Day 27/100

Day 27/100

Designing Data-Intensive Applications [Book Highlights]

[Part I : Chapter III] Storage and Retrieval

  • fundamentals of a database are two things: it should store the data, it should give it back as well.

  • Consider the world’s simplest database, implemented as two Bash functions:

#!/bin/bash
db_set () {
    echo "$1,$2" >> database
}

db_get () {
    grep "^$1," database | sed -e "s/^$1,//" | tail -n 1
}
  • This is how it works
$ db_set 123456 '{"name":"London","attractions":["Big Ben","London Eye"]}'

$ db_set 42 '{"name":"San Francisco","attractions":["Golden Gate Bridge"]}'

$ db_get 42
{"name":"San Francisco","attractions":["Golden Gate Bridge"]}
  • what db_set does, many databases internally use a log, which is an append-only data file.
  • A Log is nothing but, an append-only sequence of records. It doesn’t have to be human-readable; it might be binary and intended only for other programs to read.
  • db_get has to scan the entire database file from beginning to end, looking for occurrences of the key. In algorithmic terms, the cost of a lookup is O(n):
  • if you double the number of records n in your database, a lookup takes twice as long. That’s not good.
  • An index is an additional structure that is derived from the primary data
  • Many databases allow you to add and remove indexes, and this doesn’t affect the contents of the database; it only affects the performance of queries.
  • Any kind of index usually slows down writes, because the index also needs to be updated every time data is written.
  • well-chosen indexes speed up read queries, but every index slows down writes.

Hash Indexes

  • Let’s say our data storage consists only of appending to a file
  • Then the simplest possible indexing strategy is this: keep an in-memory hash map where every key is mapped to a byte offset in the data file—the location at which the value can be found.

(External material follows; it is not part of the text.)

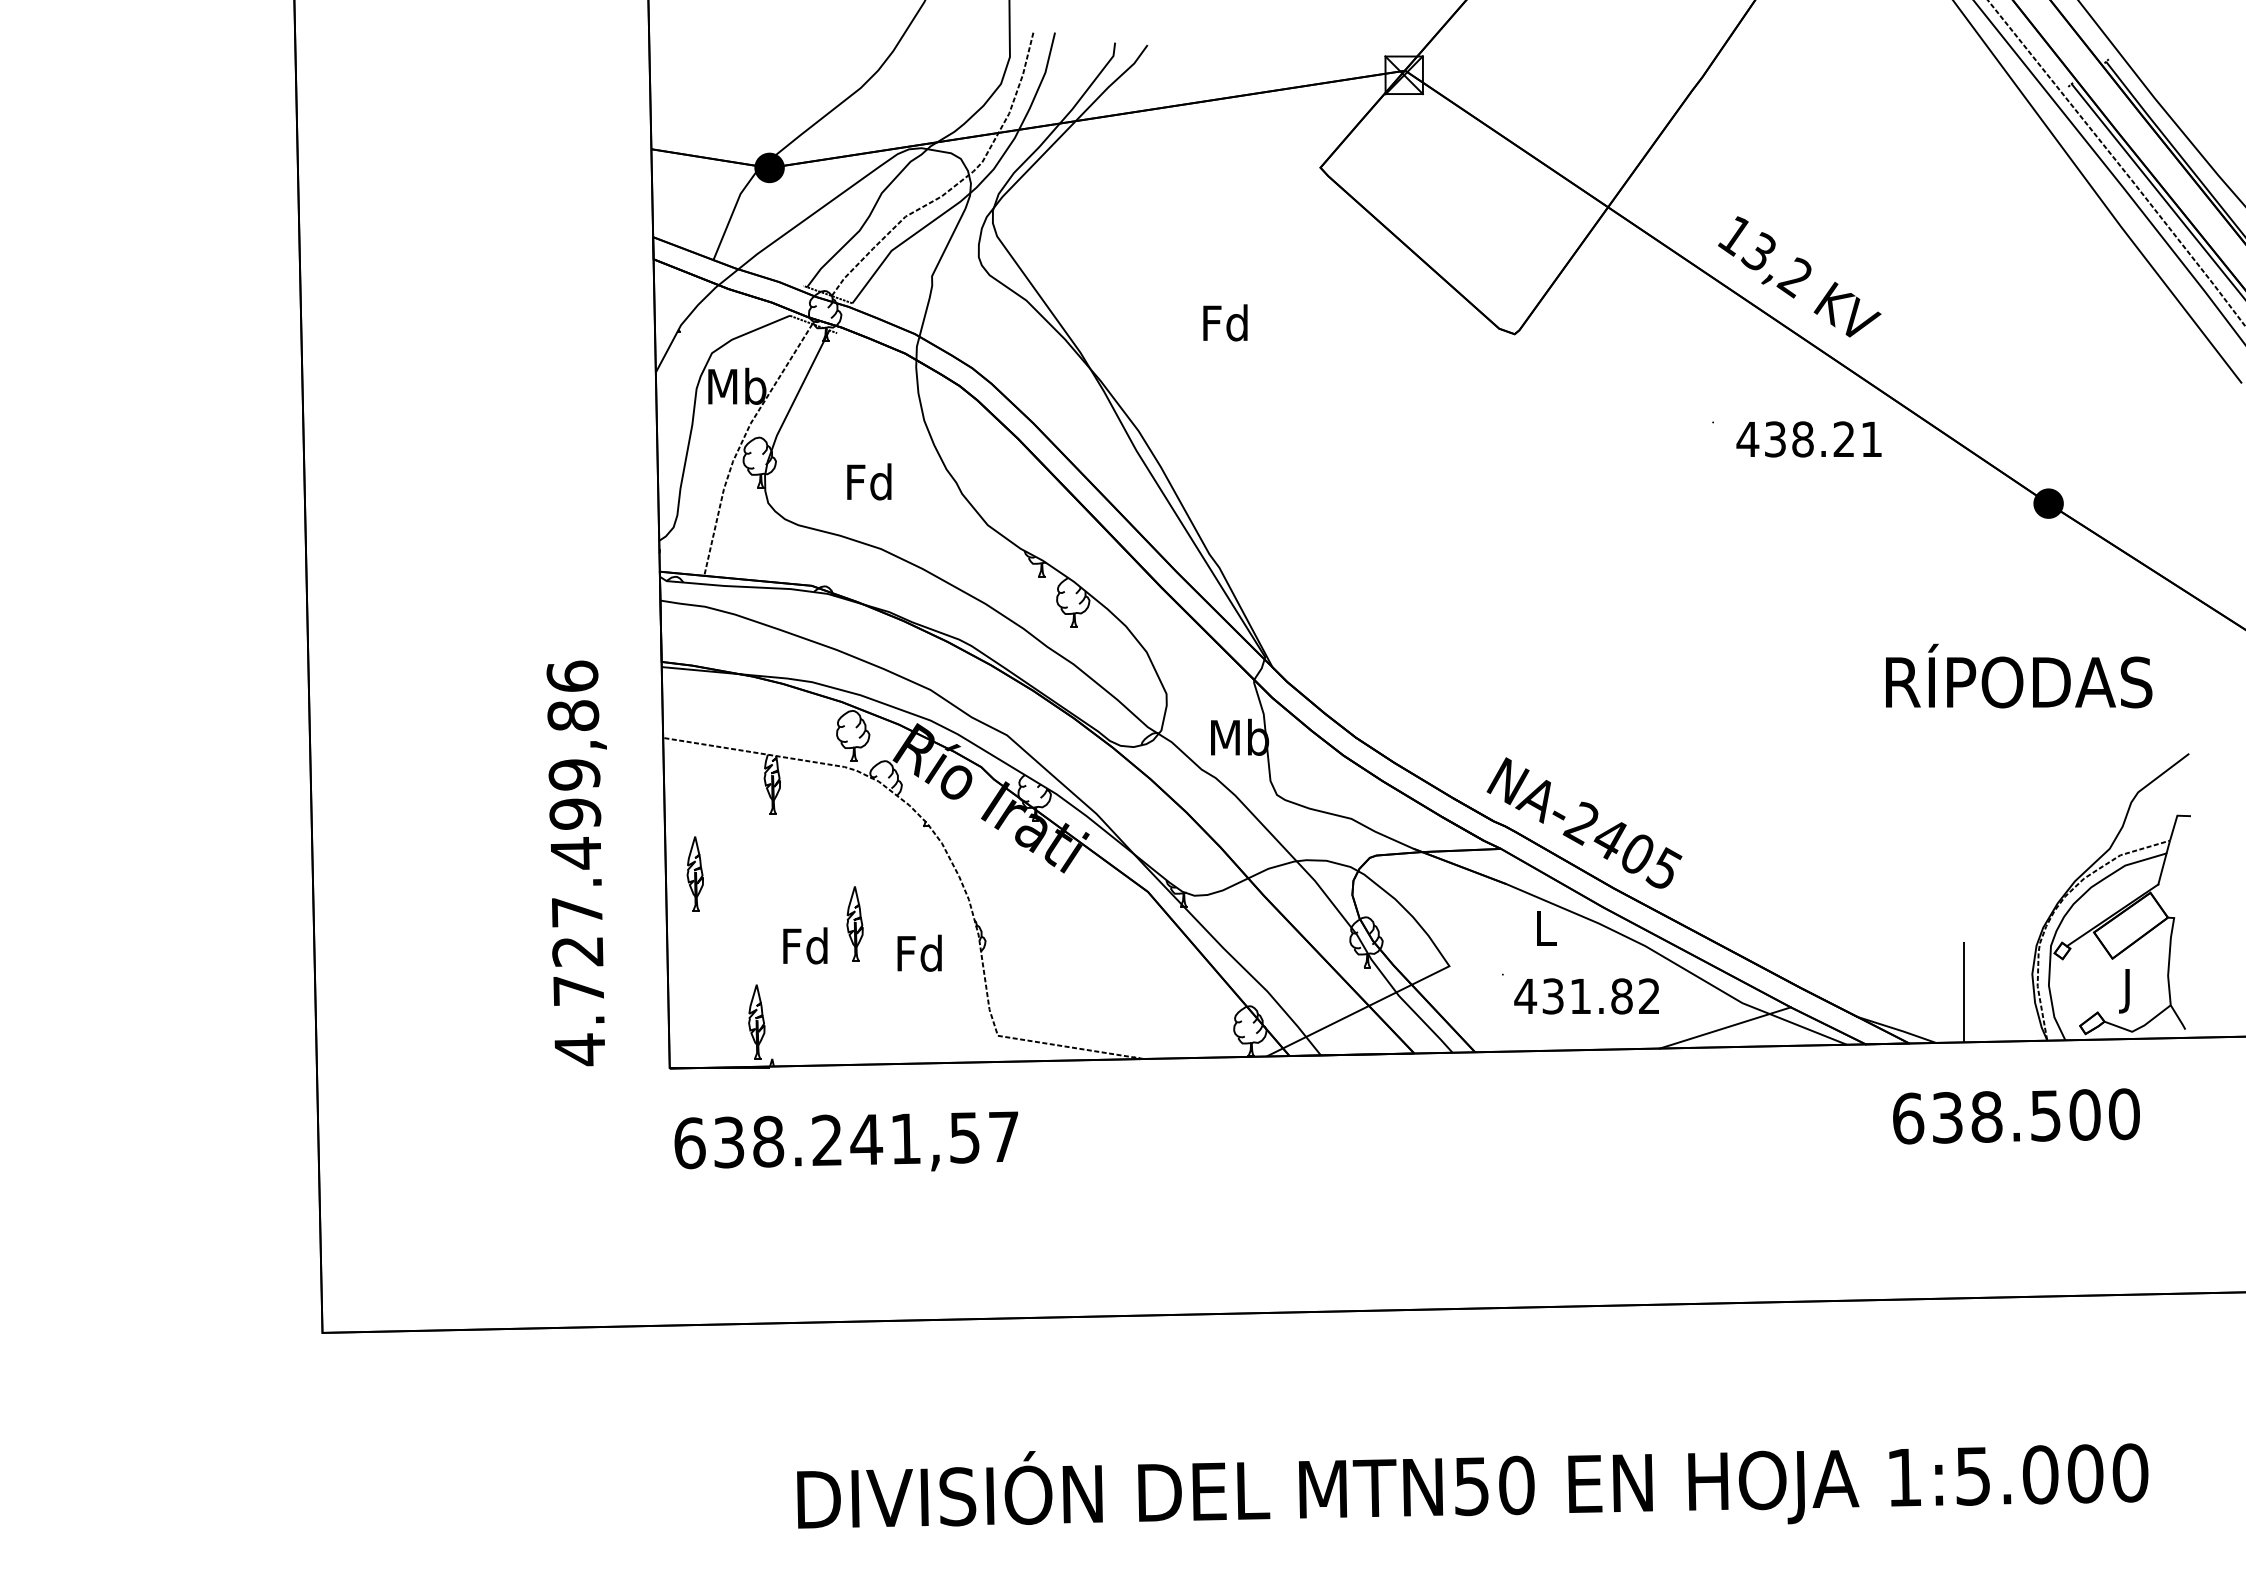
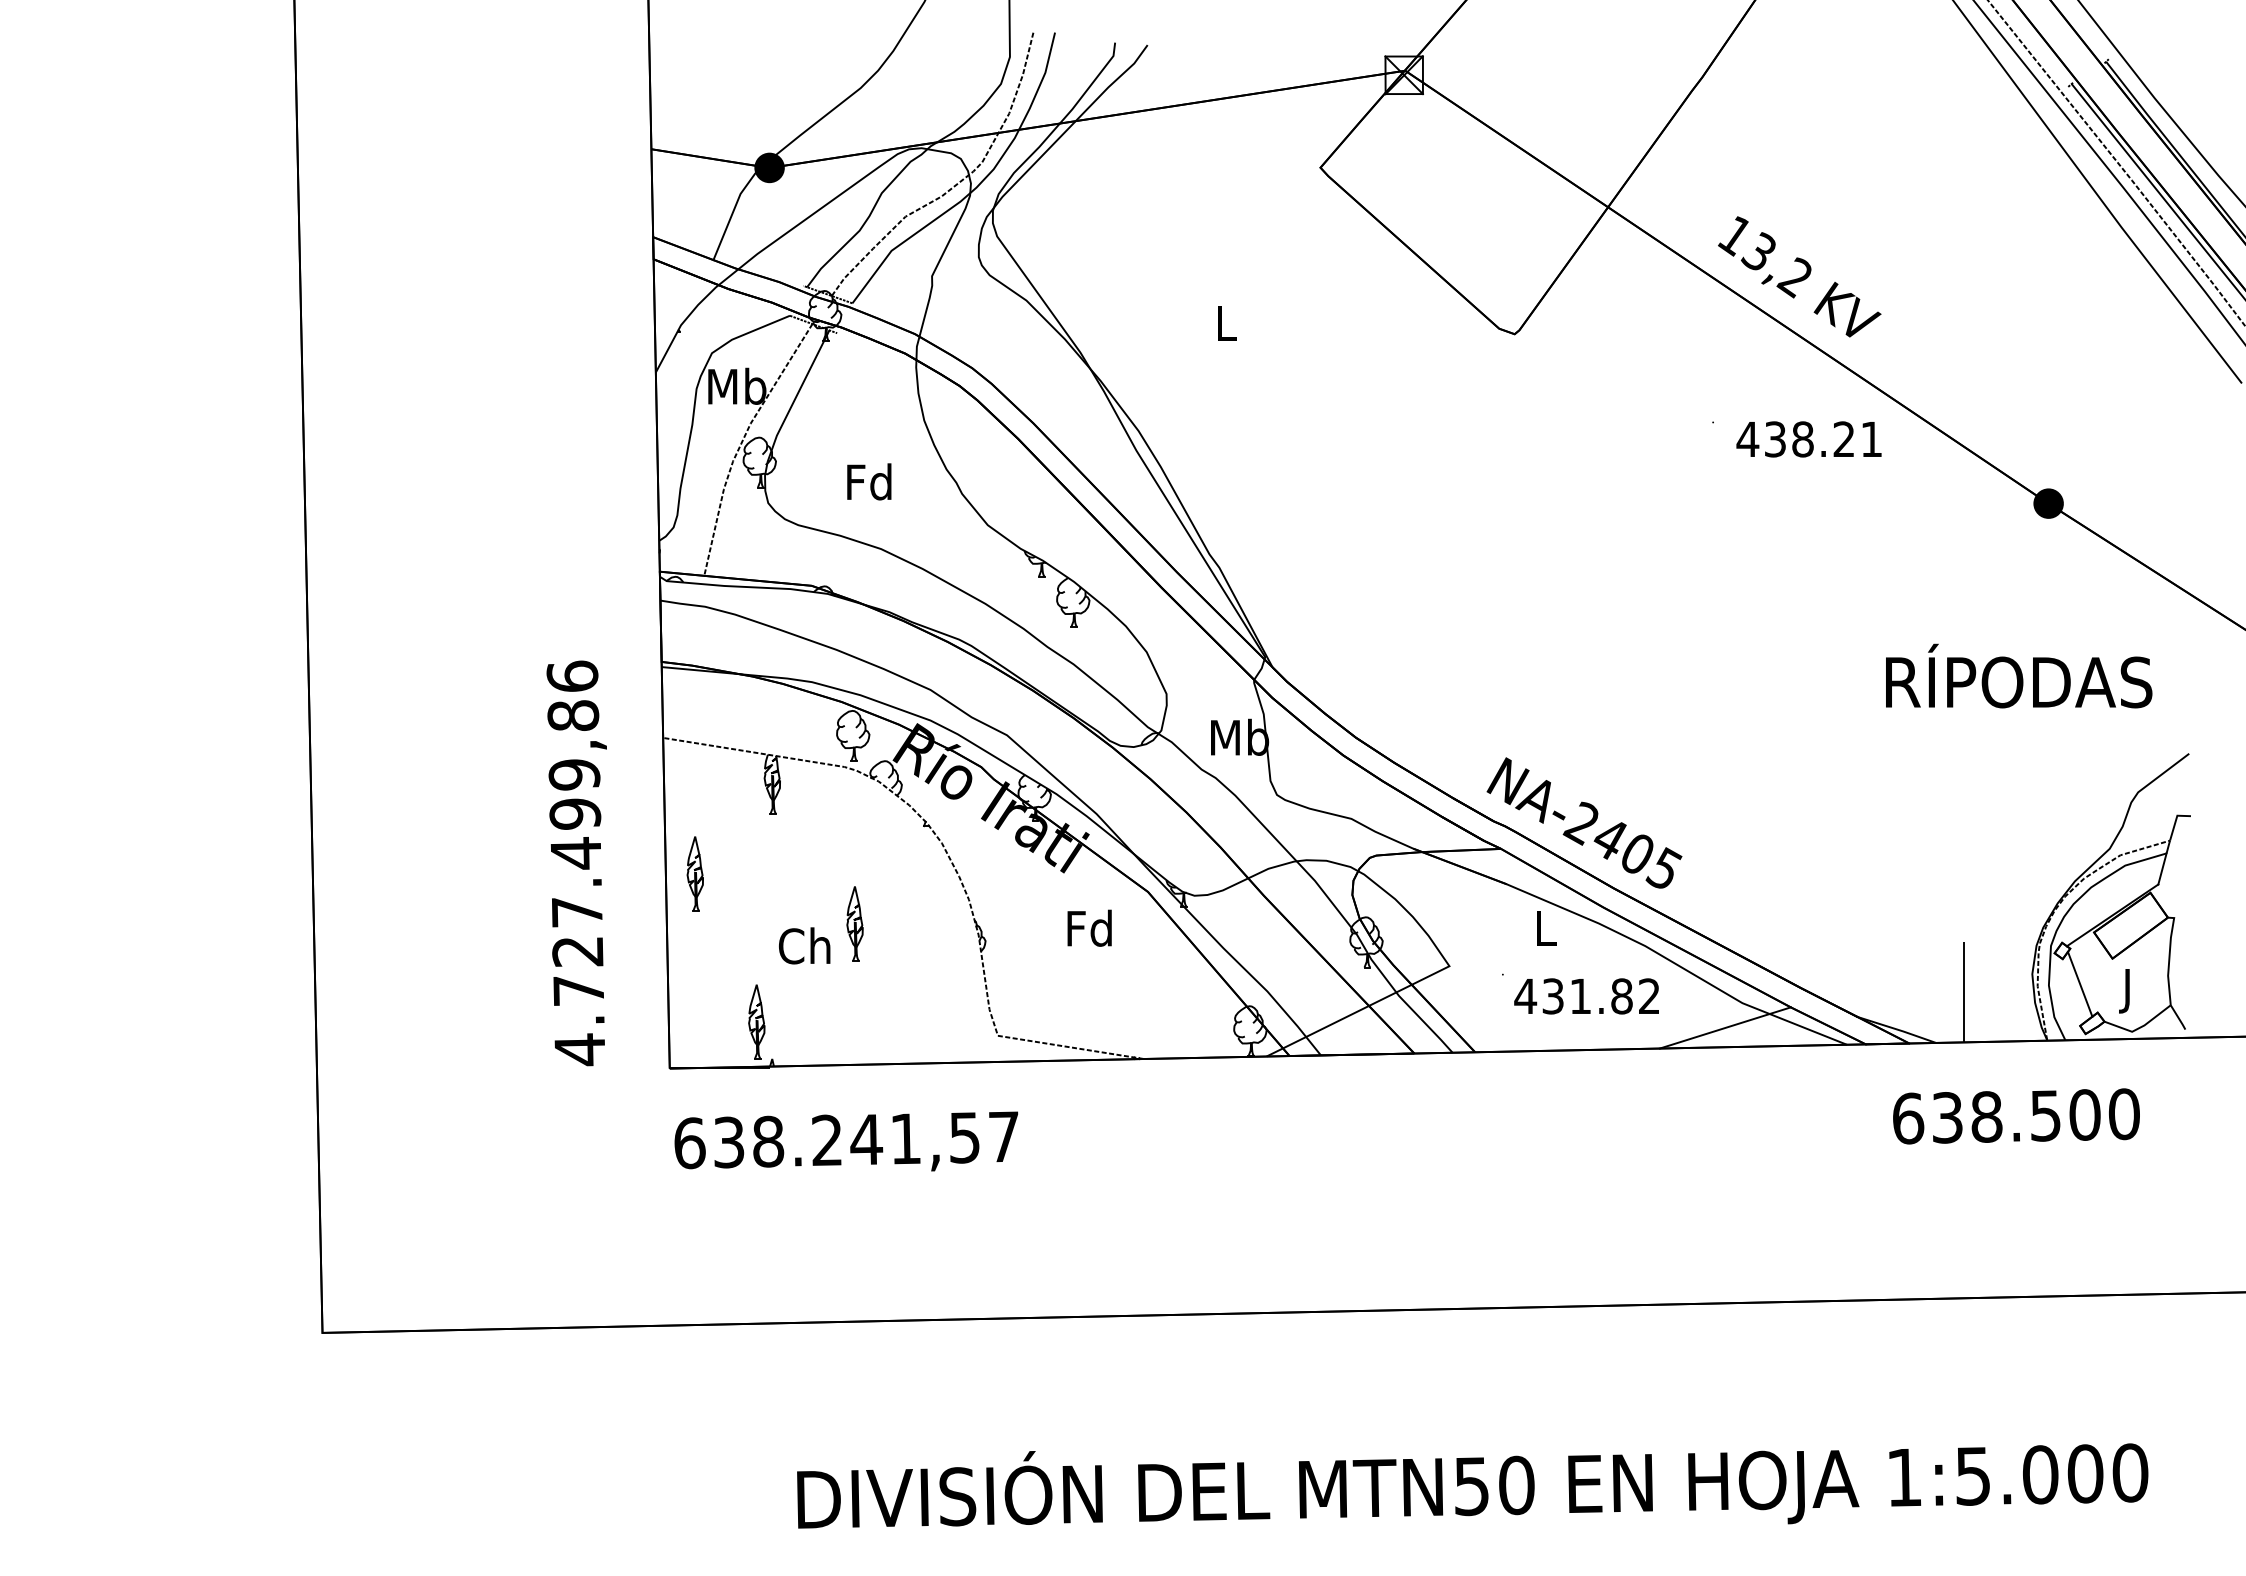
text at (1225, 322): Fd -> L
text at (804, 945): Fd -> Ch
text at (919, 952) position: (919, 952) -> (1089, 927)
line at (2079, 983): none -> present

image.png Storing a log of key-value pairs in a CSV-like format, indexed with an in-memory hashmap.

  • This approach is useful in workloads where there are a lot of writes, but there are not too many distinct keys—you have a large number of writes per key, but it’s feasible to keep all keys in memory.
  • In this approach, we only ever append to a file.
  • to avoid eventually running out of space, it is good to break the log into segments of certain size.
  • We can then perform compaction on these segments, as illustrated in below image

image.png Compaction of a key-value update log (counting the number of times each cat video was played), retaining only the most recent value for each key.

  • The merging and compaction of frozen segments can be done in a background thread, and while it is going on, we can still continue to serve read and write requests as normal, using the old segment files.
  • File format - CSV is not the best format for a log. It’s faster and simpler to use a binary format that first encodes the length of a string in bytes, followed by the raw string (without need for escaping).
  • Deleting records - If you want to delete a key and its associated value, you have to append a special deletion record to the data file (sometimes called a tombstone). When log segments are merged, the tombstone tells the merging process to discard any previous values for the deleted key.
  • Crash recovery - If the database is restarted, the in-memory hash maps are lost. In principle, you can restore each segment’s hash map by reading the entire segment file
  • Partially written records - The database may crash at any time, including halfway through appending a record to the log. Bitcask files include checksums, allowing such corrupted parts of the log to be detected and ignored.
  • Concurrency control - As writes are appended to the log in a strictly sequential order, a common implementation choice is to have only one writer thread. Data file segments are append-only and otherwise immutable, so they can be read concurrently by multiple threads.

  • Advantages

    • Appending and segment merging are sequential write operations, which are generally much faster than random writes,
    • Concurrency and crash recovery are much simpler if segment files are appendonly or immutable.
    • Merging old segments avoids the problem of data files getting fragmented over time.
  • Drawbacks

    • The hash table must fit in memory, so if you have a very large number of keys, you’re out of luck.
  • Range queries are not efficient. For example, you cannot easily scan over all keys between kitty00000 and kitty99999—you’d have to look up each key individually in the hash maps.